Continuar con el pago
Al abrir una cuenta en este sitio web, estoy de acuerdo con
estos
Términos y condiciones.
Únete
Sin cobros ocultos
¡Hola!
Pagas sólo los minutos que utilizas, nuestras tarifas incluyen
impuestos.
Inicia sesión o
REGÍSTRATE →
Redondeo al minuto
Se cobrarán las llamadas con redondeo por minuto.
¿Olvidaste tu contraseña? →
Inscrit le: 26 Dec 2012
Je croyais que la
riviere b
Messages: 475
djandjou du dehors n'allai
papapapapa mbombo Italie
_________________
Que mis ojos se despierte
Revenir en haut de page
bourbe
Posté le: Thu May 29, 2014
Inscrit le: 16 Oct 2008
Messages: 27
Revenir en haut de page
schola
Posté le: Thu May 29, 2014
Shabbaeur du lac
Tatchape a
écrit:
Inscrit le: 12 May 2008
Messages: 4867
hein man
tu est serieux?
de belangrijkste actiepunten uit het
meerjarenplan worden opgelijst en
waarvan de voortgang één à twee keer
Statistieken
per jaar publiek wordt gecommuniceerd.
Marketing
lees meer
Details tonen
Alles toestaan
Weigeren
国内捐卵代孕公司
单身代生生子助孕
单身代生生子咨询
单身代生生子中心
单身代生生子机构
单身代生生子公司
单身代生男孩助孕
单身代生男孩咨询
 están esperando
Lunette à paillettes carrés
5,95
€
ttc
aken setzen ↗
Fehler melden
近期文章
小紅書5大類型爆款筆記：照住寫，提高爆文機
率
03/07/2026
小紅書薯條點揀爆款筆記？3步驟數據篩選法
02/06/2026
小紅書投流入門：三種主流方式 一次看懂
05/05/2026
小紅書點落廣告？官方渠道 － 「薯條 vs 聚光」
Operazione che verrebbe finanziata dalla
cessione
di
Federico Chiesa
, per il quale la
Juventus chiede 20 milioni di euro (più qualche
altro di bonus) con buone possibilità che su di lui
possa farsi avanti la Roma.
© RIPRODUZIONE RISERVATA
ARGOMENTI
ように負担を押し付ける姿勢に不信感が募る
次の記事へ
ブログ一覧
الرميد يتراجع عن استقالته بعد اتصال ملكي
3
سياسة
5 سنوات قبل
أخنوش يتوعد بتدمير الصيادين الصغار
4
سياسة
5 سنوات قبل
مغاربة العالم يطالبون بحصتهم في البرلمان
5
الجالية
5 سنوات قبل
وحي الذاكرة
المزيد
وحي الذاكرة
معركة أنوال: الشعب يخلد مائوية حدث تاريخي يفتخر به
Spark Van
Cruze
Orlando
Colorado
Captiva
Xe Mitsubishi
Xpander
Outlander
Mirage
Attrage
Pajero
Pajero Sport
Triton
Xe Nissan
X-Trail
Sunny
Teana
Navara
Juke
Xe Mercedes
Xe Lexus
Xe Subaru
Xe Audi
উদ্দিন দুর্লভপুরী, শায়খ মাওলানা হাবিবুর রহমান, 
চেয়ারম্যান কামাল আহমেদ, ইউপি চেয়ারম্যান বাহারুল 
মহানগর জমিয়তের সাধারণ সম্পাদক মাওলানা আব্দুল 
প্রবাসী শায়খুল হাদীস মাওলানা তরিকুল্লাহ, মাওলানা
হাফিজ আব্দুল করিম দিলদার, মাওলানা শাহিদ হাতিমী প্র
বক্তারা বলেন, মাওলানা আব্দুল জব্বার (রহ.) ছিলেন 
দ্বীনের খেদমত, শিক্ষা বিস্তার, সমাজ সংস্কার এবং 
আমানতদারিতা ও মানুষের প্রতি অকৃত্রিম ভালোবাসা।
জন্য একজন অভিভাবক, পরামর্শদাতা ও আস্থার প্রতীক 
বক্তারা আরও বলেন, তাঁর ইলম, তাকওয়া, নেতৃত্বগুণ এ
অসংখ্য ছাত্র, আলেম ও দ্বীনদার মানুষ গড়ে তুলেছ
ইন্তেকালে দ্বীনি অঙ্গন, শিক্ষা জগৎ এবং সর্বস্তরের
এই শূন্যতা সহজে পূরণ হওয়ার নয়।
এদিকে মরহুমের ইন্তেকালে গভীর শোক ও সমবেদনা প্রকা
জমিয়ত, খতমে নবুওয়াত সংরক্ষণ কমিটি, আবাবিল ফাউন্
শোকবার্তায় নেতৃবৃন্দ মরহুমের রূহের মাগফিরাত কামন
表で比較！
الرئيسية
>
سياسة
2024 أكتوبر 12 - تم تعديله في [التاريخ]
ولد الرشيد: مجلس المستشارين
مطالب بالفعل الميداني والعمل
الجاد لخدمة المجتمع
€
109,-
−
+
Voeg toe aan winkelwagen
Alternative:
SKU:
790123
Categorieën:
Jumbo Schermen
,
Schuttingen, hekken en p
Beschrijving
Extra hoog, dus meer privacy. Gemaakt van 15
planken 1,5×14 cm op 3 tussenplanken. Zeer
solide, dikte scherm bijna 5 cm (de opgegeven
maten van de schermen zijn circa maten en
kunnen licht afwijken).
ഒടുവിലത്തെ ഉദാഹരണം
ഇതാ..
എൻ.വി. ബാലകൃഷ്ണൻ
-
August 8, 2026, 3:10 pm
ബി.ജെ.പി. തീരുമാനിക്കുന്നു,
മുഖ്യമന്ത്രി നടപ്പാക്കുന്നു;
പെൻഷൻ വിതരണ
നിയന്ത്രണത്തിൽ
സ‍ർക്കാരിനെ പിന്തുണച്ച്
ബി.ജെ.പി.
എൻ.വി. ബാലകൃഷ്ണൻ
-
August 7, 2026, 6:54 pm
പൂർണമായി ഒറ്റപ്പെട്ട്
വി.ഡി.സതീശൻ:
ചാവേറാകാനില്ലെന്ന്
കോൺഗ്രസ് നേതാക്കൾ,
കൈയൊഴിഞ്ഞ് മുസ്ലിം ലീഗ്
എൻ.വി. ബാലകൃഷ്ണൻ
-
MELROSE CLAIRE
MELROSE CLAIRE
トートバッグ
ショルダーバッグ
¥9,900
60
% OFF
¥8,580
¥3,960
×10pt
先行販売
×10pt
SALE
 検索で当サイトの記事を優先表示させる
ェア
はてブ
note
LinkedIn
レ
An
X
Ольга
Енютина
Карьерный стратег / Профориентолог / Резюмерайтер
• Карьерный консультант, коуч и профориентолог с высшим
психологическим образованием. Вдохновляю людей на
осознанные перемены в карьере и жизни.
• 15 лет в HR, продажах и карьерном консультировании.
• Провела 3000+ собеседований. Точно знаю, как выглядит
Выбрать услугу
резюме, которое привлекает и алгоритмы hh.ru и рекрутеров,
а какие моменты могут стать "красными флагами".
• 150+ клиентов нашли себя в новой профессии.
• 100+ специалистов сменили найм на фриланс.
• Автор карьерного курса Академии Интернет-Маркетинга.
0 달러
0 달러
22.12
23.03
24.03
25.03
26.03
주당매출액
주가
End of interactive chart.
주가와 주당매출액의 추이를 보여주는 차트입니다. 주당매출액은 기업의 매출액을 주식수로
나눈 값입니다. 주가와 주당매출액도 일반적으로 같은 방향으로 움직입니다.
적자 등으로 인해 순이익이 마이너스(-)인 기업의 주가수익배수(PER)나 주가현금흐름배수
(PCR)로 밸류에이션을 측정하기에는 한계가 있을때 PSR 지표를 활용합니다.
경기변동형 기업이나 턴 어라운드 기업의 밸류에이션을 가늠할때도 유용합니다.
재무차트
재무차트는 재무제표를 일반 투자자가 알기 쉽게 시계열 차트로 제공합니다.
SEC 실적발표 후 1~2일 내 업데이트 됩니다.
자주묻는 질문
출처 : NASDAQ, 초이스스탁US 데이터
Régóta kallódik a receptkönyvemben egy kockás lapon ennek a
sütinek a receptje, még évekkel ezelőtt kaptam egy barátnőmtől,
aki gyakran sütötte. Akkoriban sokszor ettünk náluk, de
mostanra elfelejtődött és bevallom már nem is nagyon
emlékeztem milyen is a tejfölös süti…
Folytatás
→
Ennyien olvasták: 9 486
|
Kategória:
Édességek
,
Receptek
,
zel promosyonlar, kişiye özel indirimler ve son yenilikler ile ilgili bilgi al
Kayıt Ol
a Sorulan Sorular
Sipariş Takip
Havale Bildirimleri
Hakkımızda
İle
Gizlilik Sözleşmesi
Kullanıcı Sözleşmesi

══════════

Exercise:
Work out how many lines of the listing above include "August"; the reply is that number alone.

Written answer:
2